Les conclusions des climatologues sont limpides et la feuille de route détaillant les actions à entreprendre est connue. Conformément à l’accord de Paris sur le climat, la planète doit agir et atteindre zéro émission nette (la neutralité carbone) d’ici 2050. Pourtant, on constate encore un écart considérable entre ce que nous dit la science et les mesures prises : 2023 est en passe de devenir l’année où le niveau des émissions de CO2 sera le plus élevé de toute l’histoire de l’humanité.

À en croire les recherches menées par l’université de Nouvelle-Galles du Sud à Sydney, en Australie, globalement, le plus gros émetteur de gaz à effet de serre (GES) est le secteur industriel. En 2018, il a rejeté 20,1 gigatonnes de CO2 dans l’atmosphère, soit 35 % du total des émissions mondiales ! Pour les entreprises de ce secteur, le besoin urgent de décarboner est source à la fois de défis et d’opportunités considérables – au sein de leurs propres activités, de leurs chaînes d’approvisionnement et auprès de leurs clients.

Johan Lannering, responsable du développement durable et de SKF Nova.
Rob Jenkinson, directeur de l'exploitation et responsable EHS et développement durable Groupe

Une initiative pour limiter la hausse de la température

De nombreuses entreprises modifient progressivement leurs méthodes de travail et se fixent des objectifs draconiens alignés sur les recommandations des climatologues. Plus d’un millier d’entreprises pionnières, dont SKF en 2021, se sont ralliées à la Science Based Targets Initiative (SBTi), laquelle les aide à établir des objectifs s’accordant avec ceux de l’accord de Paris en matière d’émissions. Ce traité international a pour but de limiter l’élévation de la température moyenne de la planète à 1,5 °C par rapport aux niveaux préindustriels. Pour ce faire, il faudra réduire de moitié les émissions de GES d’ici 2030 et atteindre la neutralité carbone à l’horizon 2050.

Cependant, courant 2021, le rapport Power Forward 4.0 du Fonds mondial pour la nature (WWF) a révélé que les objectifs de 20 % seulement des entreprises du classement Fortune des 500 premières entreprises américaines reposaient sur des données scientifiques, alors que 60 % d’entre elles ont pris des engagements en matière de climat ou d’énergie.

Depuis qu'elles ont conclu des accords d'achat d'énergie solaire, les usines SKF de Bangalore et de Mysore, en Inde, consomment plus de 80 % d'énergie renouvelable.
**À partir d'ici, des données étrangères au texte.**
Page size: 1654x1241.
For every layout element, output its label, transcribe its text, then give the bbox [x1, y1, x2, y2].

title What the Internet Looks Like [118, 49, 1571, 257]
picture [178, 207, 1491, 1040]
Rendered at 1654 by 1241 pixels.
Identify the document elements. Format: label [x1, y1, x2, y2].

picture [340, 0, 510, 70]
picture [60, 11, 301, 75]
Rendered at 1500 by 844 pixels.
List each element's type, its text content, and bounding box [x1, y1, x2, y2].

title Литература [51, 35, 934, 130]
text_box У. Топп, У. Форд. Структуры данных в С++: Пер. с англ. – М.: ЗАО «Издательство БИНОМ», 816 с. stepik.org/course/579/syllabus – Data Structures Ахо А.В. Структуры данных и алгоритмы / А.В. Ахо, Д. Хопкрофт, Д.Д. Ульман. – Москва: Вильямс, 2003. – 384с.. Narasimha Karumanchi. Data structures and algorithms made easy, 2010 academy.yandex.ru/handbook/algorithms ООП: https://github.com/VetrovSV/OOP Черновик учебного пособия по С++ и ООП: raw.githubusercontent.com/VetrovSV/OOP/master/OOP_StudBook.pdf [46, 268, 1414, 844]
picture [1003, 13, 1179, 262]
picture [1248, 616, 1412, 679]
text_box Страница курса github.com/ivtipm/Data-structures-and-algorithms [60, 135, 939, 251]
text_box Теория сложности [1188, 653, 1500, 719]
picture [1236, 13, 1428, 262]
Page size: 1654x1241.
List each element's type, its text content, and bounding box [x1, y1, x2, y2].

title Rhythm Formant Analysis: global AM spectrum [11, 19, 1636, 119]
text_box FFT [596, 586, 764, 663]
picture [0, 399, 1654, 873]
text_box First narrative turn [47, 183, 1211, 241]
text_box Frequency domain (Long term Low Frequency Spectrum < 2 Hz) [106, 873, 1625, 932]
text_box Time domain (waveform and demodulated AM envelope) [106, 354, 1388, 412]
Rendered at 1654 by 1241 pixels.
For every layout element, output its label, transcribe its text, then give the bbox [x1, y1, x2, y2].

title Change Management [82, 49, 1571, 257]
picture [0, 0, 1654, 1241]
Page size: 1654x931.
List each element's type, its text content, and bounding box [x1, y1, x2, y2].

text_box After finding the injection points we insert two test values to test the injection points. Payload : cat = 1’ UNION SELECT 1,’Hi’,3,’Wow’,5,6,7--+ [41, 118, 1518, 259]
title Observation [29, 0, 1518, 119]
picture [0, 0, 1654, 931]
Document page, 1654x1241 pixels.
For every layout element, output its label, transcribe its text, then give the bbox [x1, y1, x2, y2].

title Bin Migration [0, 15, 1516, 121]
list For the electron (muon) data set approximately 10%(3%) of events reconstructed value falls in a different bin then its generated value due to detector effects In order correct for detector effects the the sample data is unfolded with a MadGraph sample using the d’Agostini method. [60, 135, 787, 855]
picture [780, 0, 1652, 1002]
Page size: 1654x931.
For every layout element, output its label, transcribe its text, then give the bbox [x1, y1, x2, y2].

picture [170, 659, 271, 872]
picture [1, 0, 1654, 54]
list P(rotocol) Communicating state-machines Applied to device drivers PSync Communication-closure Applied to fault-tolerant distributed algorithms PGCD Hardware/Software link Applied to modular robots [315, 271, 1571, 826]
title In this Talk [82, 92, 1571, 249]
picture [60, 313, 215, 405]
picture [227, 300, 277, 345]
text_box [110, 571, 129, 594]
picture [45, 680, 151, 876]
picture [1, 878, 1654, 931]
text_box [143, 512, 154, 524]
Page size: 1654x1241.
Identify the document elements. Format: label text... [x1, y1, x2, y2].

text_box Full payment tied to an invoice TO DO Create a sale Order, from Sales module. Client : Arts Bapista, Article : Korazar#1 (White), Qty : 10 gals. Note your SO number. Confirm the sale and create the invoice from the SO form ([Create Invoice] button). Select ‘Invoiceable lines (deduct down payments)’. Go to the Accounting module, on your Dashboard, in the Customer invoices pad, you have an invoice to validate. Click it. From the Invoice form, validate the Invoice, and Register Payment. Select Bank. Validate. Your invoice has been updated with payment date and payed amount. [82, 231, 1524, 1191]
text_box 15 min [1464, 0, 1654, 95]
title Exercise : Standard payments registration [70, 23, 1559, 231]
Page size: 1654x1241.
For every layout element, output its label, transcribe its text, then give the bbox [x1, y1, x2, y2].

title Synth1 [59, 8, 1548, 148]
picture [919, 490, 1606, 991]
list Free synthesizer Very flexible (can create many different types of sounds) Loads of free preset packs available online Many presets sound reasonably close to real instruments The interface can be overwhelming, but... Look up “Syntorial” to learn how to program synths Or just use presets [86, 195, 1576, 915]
L’interdépendance des secteurs d’activité

SKF est convaincu de pouvoir contribuer grandement à l’avènement d’un monde décarboné. Le Groupe veut y parvenir en stimulant l’innovation et la croissance pour son compte et celui de ses clients. « Atteindre cet objectif nécessitera une mobilisation et un engagement tout particuliers de la part de nos collaborateurs et de ceux de nos fournisseurs dans toute la chaîne de valeur, estime Rickard Gustafson, Président-directeur général de SKF. Nous appelons de nos vœux un changement et une innovation à une échelle et à une vitesse inédites. Mais on ne peut pas y arriver tout seul. Nous collaborerons avec toutes les parties prenantes pour faire aboutir cette action. De notre côté, nous abordons cette mission comme nous le faisons toujours : avec détermination, compétence et confiance. Parce que nous sommes des ingénieurs. Résoudre des problèmes, c’est notre métier. La décarbonation est en cours chez SKF. »

« Mais la concrétisation de nos objectifs sera influencée par et dépendra de nombreux facteurs. Les différents secteurs sont tributaires de fournisseurs susceptibles de devenir des clients à l’autre bout de la chaîne. Pour que SKF parvienne à une chaîne de valeur zéro émission nette, de l’extraction des matières premières à la sortie de l’usine [cradle to gate], il faut coopérer avec les fournisseurs de matières premières, en particulier d’acier, ainsi qu’avec la logistique à l’autre extrémité. »

Nous appelons de nos vœux un changement et une innovation à une échelle et à une vitesse inédites. Mais on ne peut pas y arriver tout seul.

Rickard Gustafson
Président-directeur général de SKF

SKF lance un programme de réduction des émissions

SKF a défini un programme très clair pour contribuer à la lutte contre le changement climatique. Ce projet ambitieux vise à ce que l’ensemble de la chaîne de valeur – de la matière première au produit fini livré au client – atteigne la neutralité carbone à l’horizon 2050 ou avant.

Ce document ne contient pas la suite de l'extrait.